▸ Task to carry out
A word-for-word copy is required of the line containing "Evening & Wedding" and of each line after it in the material below, through the last one.

▸ Excerpted records
+ + + + +
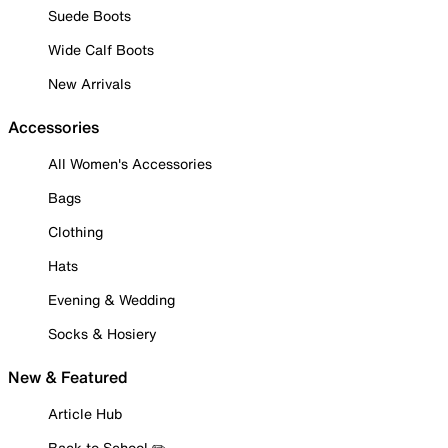
Suede Boots
Wide Calf Boots
New Arrivals
Accessories
All Women's Accessories
Bags
Clothing
Hats
Evening & Wedding
Socks & Hosiery
New & Featured
Article Hub
Back to School ✏️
+ + + + +
▸ Problem solution
Evening & Wedding
Socks & Hosiery
New & Featured
Article Hub
Back to School ✏️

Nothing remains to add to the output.